1% cash back is boring, but 20-50% cash back in the form of free travel? That’s what I’m talking about in applying for new credit cards and earning big sign-up bonuses.
I like CardRatings.com to see what the latest offers are. Hold out for at least 50,000 points per card.
(If you don’t have a business credit card for your side hustle, that could be a good place to start!)
Day 28: Set Monthly & Quarterly Check-ins
Make a calendar reminder to check your account balances monthly, and check your net worth quarterly. It’s not something you need to track day to day, but over time, you’ll start to get a picture of how it (hopefully) grows in response to your efforts.

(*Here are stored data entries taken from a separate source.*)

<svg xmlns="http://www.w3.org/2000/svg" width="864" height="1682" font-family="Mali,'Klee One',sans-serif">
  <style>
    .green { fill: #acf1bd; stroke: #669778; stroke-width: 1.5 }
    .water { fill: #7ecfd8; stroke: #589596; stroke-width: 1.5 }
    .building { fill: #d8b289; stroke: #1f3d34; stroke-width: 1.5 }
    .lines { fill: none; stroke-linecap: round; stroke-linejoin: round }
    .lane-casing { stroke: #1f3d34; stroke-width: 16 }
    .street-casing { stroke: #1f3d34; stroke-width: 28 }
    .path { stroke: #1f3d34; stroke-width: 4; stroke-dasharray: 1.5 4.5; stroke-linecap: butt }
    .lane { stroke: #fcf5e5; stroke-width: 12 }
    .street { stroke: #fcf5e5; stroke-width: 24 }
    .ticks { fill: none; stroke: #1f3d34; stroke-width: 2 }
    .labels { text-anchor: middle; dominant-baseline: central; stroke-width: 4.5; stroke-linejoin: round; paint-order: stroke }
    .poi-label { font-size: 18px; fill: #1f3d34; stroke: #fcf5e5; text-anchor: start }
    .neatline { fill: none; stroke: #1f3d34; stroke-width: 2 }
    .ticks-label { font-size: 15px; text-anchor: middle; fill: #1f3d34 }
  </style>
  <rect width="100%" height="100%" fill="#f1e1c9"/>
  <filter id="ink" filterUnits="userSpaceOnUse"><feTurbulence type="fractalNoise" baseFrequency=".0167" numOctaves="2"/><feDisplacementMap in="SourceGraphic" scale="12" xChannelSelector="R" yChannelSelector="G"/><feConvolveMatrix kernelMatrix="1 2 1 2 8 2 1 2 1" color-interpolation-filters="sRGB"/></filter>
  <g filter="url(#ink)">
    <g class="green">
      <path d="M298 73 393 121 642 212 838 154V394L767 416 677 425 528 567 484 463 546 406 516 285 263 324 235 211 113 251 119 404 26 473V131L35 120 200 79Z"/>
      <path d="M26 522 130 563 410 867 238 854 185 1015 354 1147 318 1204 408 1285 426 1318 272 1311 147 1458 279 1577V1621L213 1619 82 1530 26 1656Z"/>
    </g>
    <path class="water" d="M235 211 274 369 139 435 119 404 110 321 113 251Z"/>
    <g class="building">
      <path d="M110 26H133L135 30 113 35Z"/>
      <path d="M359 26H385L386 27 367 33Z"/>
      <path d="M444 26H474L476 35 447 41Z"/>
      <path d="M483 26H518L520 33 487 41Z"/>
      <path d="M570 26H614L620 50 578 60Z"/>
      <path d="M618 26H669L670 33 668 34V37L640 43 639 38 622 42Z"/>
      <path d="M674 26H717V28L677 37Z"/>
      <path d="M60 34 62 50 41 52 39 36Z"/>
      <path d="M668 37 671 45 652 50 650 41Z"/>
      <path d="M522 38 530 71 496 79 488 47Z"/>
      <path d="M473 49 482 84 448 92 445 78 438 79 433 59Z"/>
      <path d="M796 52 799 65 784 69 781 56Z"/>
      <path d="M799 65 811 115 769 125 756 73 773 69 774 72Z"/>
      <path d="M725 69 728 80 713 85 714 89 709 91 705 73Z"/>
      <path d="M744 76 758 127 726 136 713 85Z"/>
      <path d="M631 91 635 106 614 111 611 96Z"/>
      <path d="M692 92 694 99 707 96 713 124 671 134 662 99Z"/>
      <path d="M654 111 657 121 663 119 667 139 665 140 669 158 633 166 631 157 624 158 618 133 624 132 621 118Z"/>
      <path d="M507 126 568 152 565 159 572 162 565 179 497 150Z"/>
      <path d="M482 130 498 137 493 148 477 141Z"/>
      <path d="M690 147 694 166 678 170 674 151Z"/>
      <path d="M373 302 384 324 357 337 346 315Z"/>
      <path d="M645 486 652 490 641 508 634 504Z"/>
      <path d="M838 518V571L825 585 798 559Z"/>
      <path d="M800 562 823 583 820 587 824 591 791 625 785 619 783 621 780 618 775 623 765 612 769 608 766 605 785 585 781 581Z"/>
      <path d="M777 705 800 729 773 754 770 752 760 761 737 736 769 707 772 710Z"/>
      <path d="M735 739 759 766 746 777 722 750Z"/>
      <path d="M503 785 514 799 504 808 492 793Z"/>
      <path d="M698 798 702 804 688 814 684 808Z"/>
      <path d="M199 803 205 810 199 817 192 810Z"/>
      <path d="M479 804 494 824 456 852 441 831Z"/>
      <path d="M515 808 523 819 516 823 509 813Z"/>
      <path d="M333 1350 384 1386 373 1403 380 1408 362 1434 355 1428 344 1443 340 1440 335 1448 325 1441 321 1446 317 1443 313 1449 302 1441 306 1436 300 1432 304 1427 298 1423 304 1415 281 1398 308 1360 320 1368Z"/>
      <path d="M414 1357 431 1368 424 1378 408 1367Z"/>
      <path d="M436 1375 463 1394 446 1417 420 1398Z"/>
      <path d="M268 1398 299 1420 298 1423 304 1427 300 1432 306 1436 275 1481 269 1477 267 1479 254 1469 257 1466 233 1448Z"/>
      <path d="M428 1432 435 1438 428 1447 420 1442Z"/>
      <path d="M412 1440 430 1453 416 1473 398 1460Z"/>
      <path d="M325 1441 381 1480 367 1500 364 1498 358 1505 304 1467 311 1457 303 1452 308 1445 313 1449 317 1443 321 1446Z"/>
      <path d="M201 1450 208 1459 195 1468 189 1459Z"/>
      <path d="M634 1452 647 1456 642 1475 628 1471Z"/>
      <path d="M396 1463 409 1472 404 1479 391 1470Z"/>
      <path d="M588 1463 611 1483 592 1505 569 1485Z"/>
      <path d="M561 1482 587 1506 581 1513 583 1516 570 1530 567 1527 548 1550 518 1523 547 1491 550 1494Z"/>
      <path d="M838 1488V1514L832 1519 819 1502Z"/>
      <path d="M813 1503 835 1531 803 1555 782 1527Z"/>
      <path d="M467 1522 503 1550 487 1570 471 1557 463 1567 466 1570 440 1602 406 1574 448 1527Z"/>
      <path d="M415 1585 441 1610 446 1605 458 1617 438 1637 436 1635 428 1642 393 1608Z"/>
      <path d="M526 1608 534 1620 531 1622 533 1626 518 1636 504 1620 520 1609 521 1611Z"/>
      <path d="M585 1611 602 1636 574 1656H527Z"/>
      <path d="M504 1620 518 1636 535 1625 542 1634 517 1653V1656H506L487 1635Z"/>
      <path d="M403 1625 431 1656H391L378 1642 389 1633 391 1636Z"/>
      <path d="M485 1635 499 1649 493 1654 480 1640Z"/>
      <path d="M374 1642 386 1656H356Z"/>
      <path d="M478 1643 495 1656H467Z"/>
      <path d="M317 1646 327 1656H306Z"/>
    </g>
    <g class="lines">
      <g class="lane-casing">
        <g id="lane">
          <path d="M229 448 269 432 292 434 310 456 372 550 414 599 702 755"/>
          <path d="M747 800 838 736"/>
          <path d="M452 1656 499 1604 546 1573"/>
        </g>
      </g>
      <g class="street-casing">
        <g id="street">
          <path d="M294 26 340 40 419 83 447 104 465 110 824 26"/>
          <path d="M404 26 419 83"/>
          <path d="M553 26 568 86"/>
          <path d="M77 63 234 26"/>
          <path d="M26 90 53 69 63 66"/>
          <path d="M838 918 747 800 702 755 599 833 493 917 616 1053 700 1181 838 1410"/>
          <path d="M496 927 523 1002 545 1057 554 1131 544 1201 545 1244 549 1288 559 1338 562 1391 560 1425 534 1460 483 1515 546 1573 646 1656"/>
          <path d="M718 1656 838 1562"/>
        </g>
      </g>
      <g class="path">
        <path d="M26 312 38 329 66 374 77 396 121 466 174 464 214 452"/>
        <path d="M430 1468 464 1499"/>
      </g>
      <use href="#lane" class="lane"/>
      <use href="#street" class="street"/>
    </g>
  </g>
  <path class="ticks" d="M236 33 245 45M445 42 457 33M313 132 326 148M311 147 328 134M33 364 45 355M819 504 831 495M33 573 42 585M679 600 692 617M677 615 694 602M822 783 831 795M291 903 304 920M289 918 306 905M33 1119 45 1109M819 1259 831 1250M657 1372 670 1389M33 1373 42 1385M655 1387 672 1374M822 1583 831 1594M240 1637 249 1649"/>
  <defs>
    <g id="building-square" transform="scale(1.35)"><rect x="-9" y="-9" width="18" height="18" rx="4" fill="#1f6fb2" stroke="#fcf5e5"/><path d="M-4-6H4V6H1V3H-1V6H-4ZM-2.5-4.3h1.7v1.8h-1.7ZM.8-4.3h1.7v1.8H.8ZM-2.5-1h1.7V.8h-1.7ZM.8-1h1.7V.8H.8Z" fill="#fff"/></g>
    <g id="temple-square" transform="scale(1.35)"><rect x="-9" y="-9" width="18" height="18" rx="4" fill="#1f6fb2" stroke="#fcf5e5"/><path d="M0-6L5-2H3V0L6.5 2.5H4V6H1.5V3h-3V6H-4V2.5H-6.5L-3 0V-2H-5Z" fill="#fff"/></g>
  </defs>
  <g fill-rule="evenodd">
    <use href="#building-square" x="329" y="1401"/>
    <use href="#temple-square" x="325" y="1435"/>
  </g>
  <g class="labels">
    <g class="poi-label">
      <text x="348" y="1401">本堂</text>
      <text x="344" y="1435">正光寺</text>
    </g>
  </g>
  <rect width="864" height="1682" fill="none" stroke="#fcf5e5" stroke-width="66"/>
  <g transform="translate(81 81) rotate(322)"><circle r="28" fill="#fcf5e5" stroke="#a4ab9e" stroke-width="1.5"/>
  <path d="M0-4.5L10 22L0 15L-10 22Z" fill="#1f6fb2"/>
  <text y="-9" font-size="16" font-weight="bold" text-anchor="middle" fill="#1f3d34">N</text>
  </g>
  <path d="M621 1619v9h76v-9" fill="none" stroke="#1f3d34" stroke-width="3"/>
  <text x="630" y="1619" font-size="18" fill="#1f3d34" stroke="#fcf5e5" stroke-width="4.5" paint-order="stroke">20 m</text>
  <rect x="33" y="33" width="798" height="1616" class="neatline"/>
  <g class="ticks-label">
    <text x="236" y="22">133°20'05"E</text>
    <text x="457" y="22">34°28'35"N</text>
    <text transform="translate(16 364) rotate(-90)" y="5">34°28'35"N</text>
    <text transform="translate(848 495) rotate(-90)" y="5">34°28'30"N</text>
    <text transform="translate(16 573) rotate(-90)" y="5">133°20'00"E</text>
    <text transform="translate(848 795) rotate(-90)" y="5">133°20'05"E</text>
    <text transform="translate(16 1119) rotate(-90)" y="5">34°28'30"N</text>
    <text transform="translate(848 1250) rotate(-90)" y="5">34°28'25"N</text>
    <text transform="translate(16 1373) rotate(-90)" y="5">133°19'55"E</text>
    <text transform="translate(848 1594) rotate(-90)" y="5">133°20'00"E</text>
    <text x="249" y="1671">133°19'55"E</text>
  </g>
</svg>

Every 6-12 months, review your investment allocations and rebalance if necessary. (Betterment does this automatically for you.)
Day 29: Make a Donation to Charity
Make a donation to the charity of your choice. Living well is about being able to give back.
Day 30: Treat Yourself
Congratulations! You made it all the way to the end of the cleanse!
Take a moment or two for some (inexpensive) celebration, and recognize that figuring out this whole “money thing” isn’t easy.
I definitely won’t pretend to have all the answers, but I’m confident that in going through these steps you’re better off than you were before (and you’re miles ahead of most of your peers).
What do you think? Was this money cleanse helpful?